If the eyebrows get any higher they'll end up at the back of your neck looking like a hairy advertisment for McDonald's.

The horizontally stretched face up close looks too much Betty Davis in her latter years - it's time to tone down the makeup instead of spakfilling in the gaps, love. And remember - and this is to all gals out there who like to colour their mouths - lipstick should stay on just the lips - any painting done around the outside looks misguided, envious and, frankly, insane.

Her skin appears to have been dermabrasioned, hermetically sealed, steamed and stretched to albino-snakeskin perfection and yet..... she's the scary clown from Poltergeist. Heaven help me if I found that smiling at me from under my bed, let alone writhing on the floor telling me 'I'm hung up, I've got a crush on you-oo-hoooo..."



J-Ho actually looks quite good, in a triangular, alien-faced, wax doll kind of way. I wonder how long it took the museum curator to bend her arms, hips and legs into that pose and how much longer it took to get to the diva display mannekin to maintain a posture like a normal human being after the photographers moved on to chase Paris.

It's the face - much more so than the the re-use of grandma's chenille bedspread as the dress fabric, the purse earrings or Jaclyn Smith hair.
Too bad if she feels surprised, annoyed, delighted or just had the holy crap frightened out of her, because our buddy Mr Botox has reduced her acting range to the gamut of emotions from A to A - one disdainful mask.

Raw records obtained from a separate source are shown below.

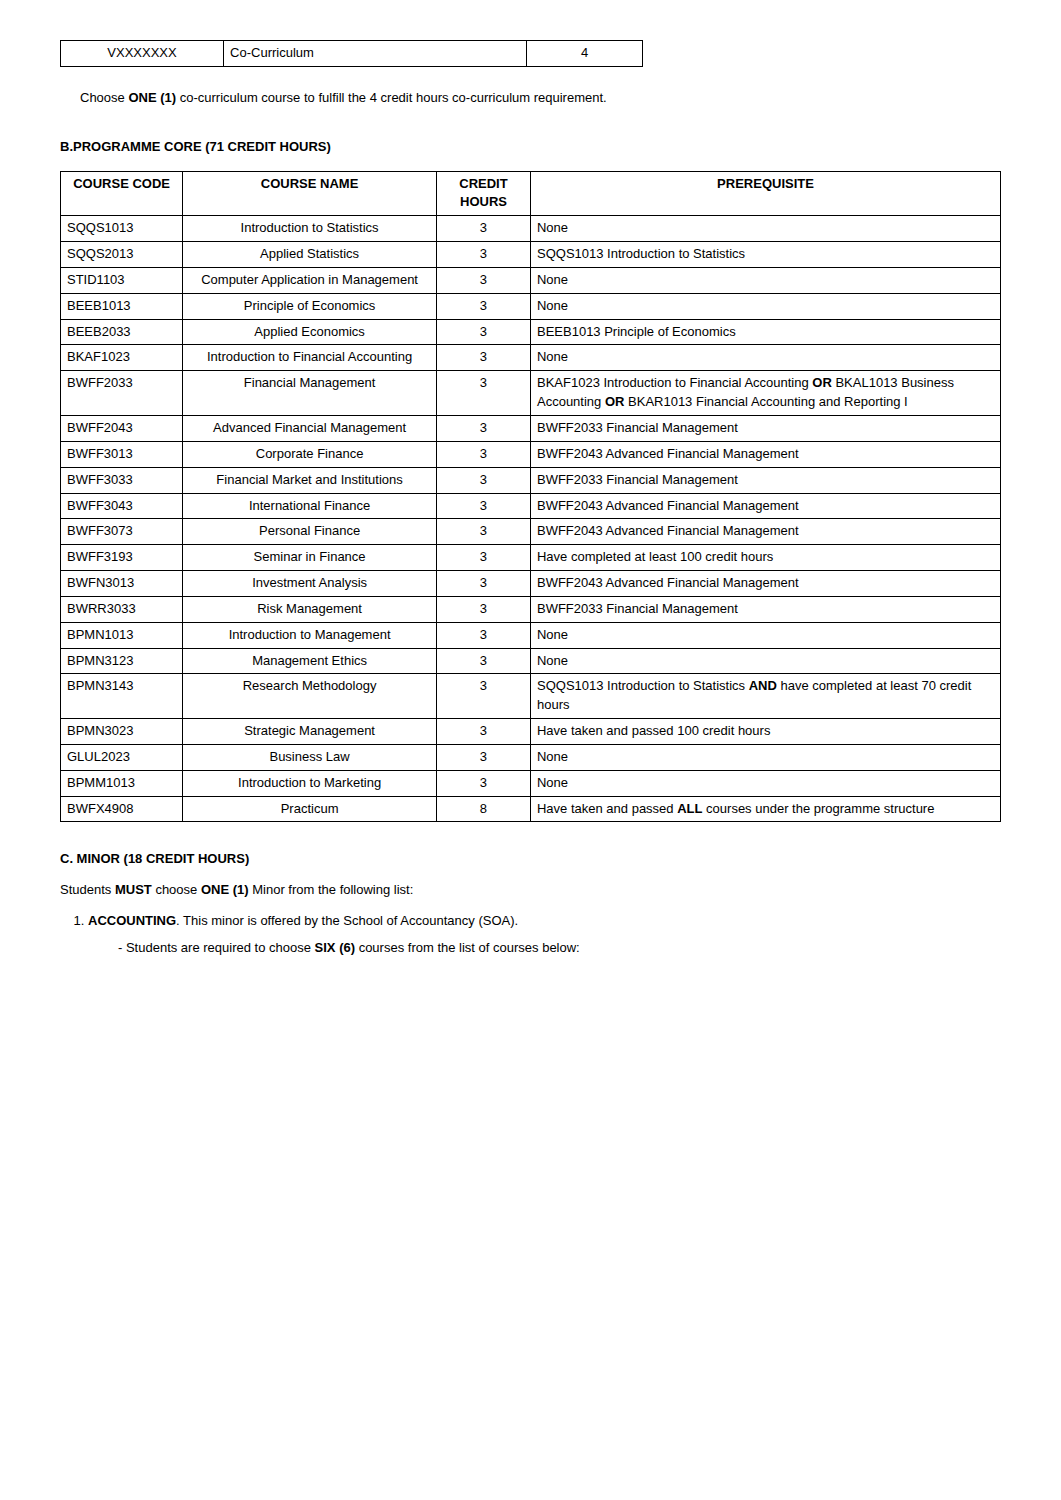| VXXXXXXX | Co-Curriculum | 4 |
Choose ONE (1) co-curriculum course to fulfill the 4 credit hours co-curriculum requirement.
B. PROGRAMME CORE (71 CREDIT HOURS)
| COURSE CODE | COURSE NAME | CREDIT HOURS | PREREQUISITE |
| --- | --- | --- | --- |
| SQQS1013 | Introduction to Statistics | 3 | None |
| SQQS2013 | Applied Statistics | 3 | SQQS1013 Introduction to Statistics |
| STID1103 | Computer Application in Management | 3 | None |
| BEEB1013 | Principle of Economics | 3 | None |
| BEEB2033 | Applied Economics | 3 | BEEB1013 Principle of Economics |
| BKAF1023 | Introduction to Financial Accounting | 3 | None |
| BWFF2033 | Financial Management | 3 | BKAF1023 Introduction to Financial Accounting OR BKAL1013 Business Accounting OR BKAR1013 Financial Accounting and Reporting I |
| BWFF2043 | Advanced Financial Management | 3 | BWFF2033 Financial Management |
| BWFF3013 | Corporate Finance | 3 | BWFF2043 Advanced Financial Management |
| BWFF3033 | Financial Market and Institutions | 3 | BWFF2033 Financial Management |
| BWFF3043 | International Finance | 3 | BWFF2043 Advanced Financial Management |
| BWFF3073 | Personal Finance | 3 | BWFF2043 Advanced Financial Management |
| BWFF3193 | Seminar in Finance | 3 | Have completed at least 100 credit hours |
| BWFN3013 | Investment Analysis | 3 | BWFF2043 Advanced Financial Management |
| BWRR3033 | Risk Management | 3 | BWFF2033 Financial Management |
| BPMN1013 | Introduction to Management | 3 | None |
| BPMN3123 | Management Ethics | 3 | None |
| BPMN3143 | Research Methodology | 3 | SQQS1013 Introduction to Statistics AND have completed at least 70 credit hours |
| BPMN3023 | Strategic Management | 3 | Have taken and passed 100 credit hours |
| GLUL2023 | Business Law | 3 | None |
| BPMM1013 | Introduction to Marketing | 3 | None |
| BWFX4908 | Practicum | 8 | Have taken and passed ALL courses under the programme structure |
C. MINOR (18 CREDIT HOURS)
Students MUST choose ONE (1) Minor from the following list:
ACCOUNTING. This minor is offered by the School of Accountancy (SOA).
- Students are required to choose SIX (6) courses from the list of courses below: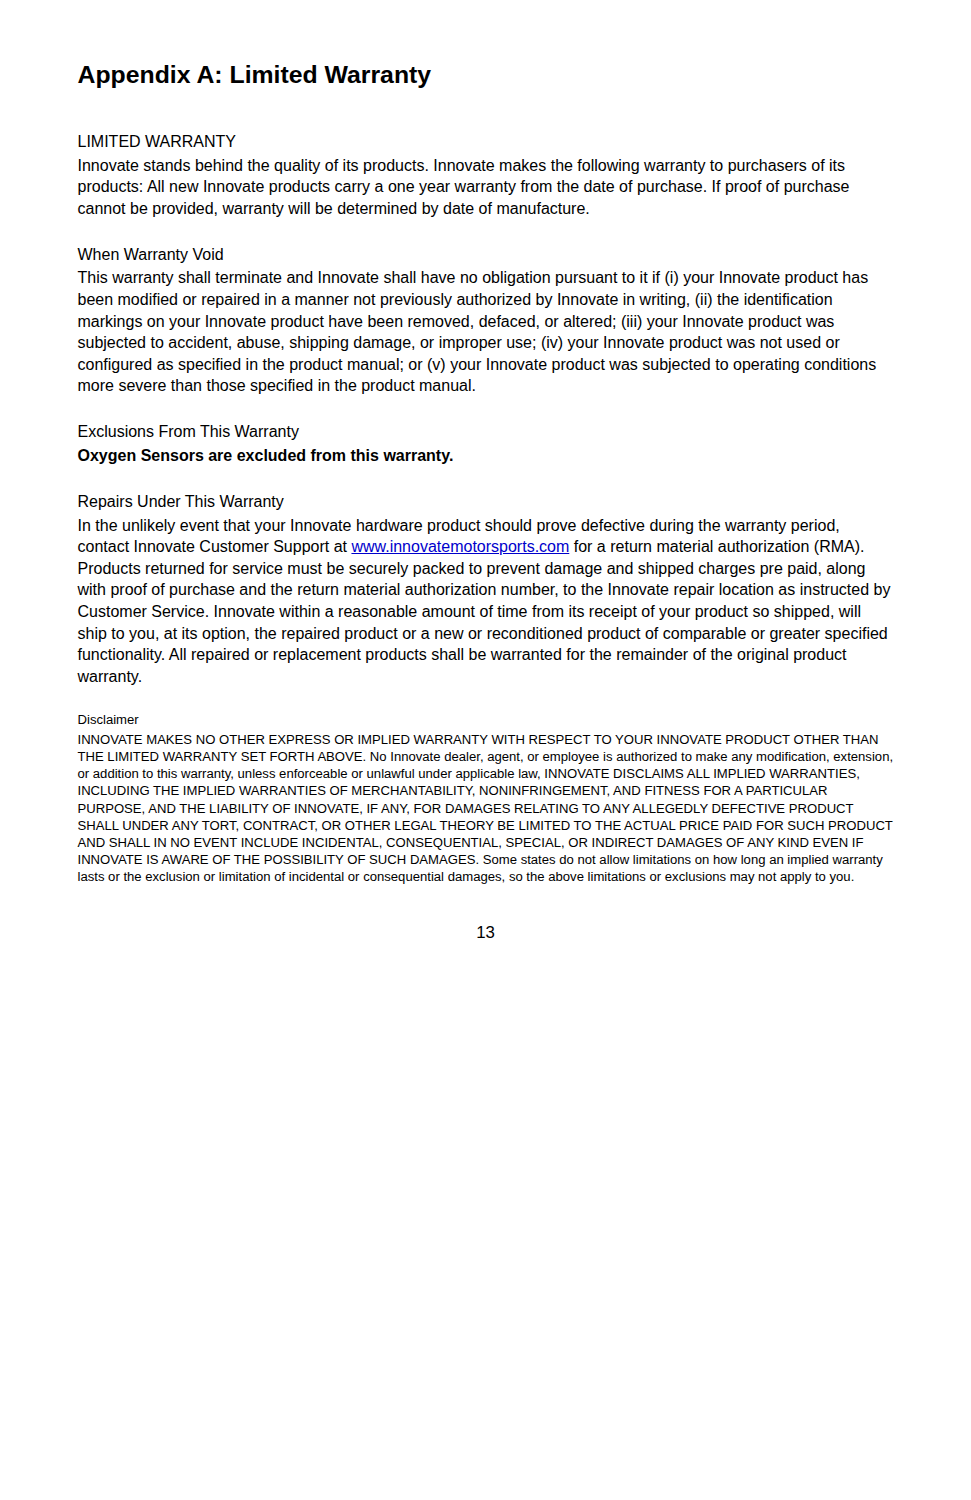Appendix A: Limited Warranty
LIMITED WARRANTY
Innovate stands behind the quality of its products. Innovate makes the following warranty to purchasers of its products: All new Innovate products carry a one year warranty from the date of purchase. If proof of purchase cannot be provided, warranty will be determined by date of manufacture.
When Warranty Void
This warranty shall terminate and Innovate shall have no obligation pursuant to it if (i) your Innovate product has been modified or repaired in a manner not previously authorized by Innovate in writing, (ii) the identification markings on your Innovate product have been removed, defaced, or altered; (iii) your Innovate product was subjected to accident, abuse, shipping damage, or improper use; (iv) your Innovate product was not used or configured as specified in the product manual; or (v) your Innovate product was subjected to operating conditions more severe than those specified in the product manual.
Exclusions From This Warranty
Oxygen Sensors are excluded from this warranty.
Repairs Under This Warranty
In the unlikely event that your Innovate hardware product should prove defective during the warranty period, contact Innovate Customer Support at www.innovatemotorsports.com for a return material authorization (RMA). Products returned for service must be securely packed to prevent damage and shipped charges pre paid, along with proof of purchase and the return material authorization number, to the Innovate repair location as instructed by Customer Service. Innovate within a reasonable amount of time from its receipt of your product so shipped, will ship to you, at its option, the repaired product or a new or reconditioned product of comparable or greater specified functionality. All repaired or replacement products shall be warranted for the remainder of the original product warranty.
Disclaimer
INNOVATE MAKES NO OTHER EXPRESS OR IMPLIED WARRANTY WITH RESPECT TO YOUR INNOVATE PRODUCT OTHER THAN THE LIMITED WARRANTY SET FORTH ABOVE. No Innovate dealer, agent, or employee is authorized to make any modification, extension, or addition to this warranty, unless enforceable or unlawful under applicable law, INNOVATE DISCLAIMS ALL IMPLIED WARRANTIES, INCLUDING THE IMPLIED WARRANTIES OF MERCHANTABILITY, NONINFRINGEMENT, AND FITNESS FOR A PARTICULAR PURPOSE, AND THE LIABILITY OF INNOVATE, IF ANY, FOR DAMAGES RELATING TO ANY ALLEGEDLY DEFECTIVE PRODUCT SHALL UNDER ANY TORT, CONTRACT, OR OTHER LEGAL THEORY BE LIMITED TO THE ACTUAL PRICE PAID FOR SUCH PRODUCT AND SHALL IN NO EVENT INCLUDE INCIDENTAL, CONSEQUENTIAL, SPECIAL, OR INDIRECT DAMAGES OF ANY KIND EVEN IF INNOVATE IS AWARE OF THE POSSIBILITY OF SUCH DAMAGES. Some states do not allow limitations on how long an implied warranty lasts or the exclusion or limitation of incidental or consequential damages, so the above limitations or exclusions may not apply to you.
13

At least it might finally hamper her efforts to sing for us again.








We've all seen Val Kilmer's infamous beer gut down at his local beach a few months ago but the caption under this image on our left was gushing about how well he's scrubbed up since then.

Hmmmm, maybe. If he's prepared to change his last name to Kipfler. As is potato, that is. Then yes, he's scrubbed up well (har hardy har har).

He'd better stay clean shaven, or some cafeteria dishwasher is going to go at him with a sharp knife to cut out those annoying little eyes that keep springing out of spuds that are too old to eat.









As the Kingston Trio once sang, "...and they called the wind Mariah..."

How prophetic they were. Either Mariah's lyrca's been inflated with a few farts she's let slip at the latest Disney launch or she's late for Halloween and dressed up as a bunch of overripe cherries.

Those thighs, lovingly roasted, could feed all of the orphans that Brad'n'Ange didn't adopt in Malawi.












We end with the only contender against Kate Moss for Celebrity Mother of the Year, Courtney Love. The topless here pic is the cleanest one of the session.

In those photos, it's painfully clear that she's had a brazilian, found an onion string bag she'd like to wear, had a bit of an overhaul done on the rack and wants to show us all. Why we'd want to see it all, I'm not sure, but at least she's not pregnant to a bloke who's in rehab more often than he's in his wife-to-be.

On a serious note, let's hope that Courtney has given poor little Frances a pep talk on how to respond to, "Hey Beanz Meanz Fartz, your mum's got her mammaries and muff out again," with something other than "but it paid the rent and my nanny fees this month."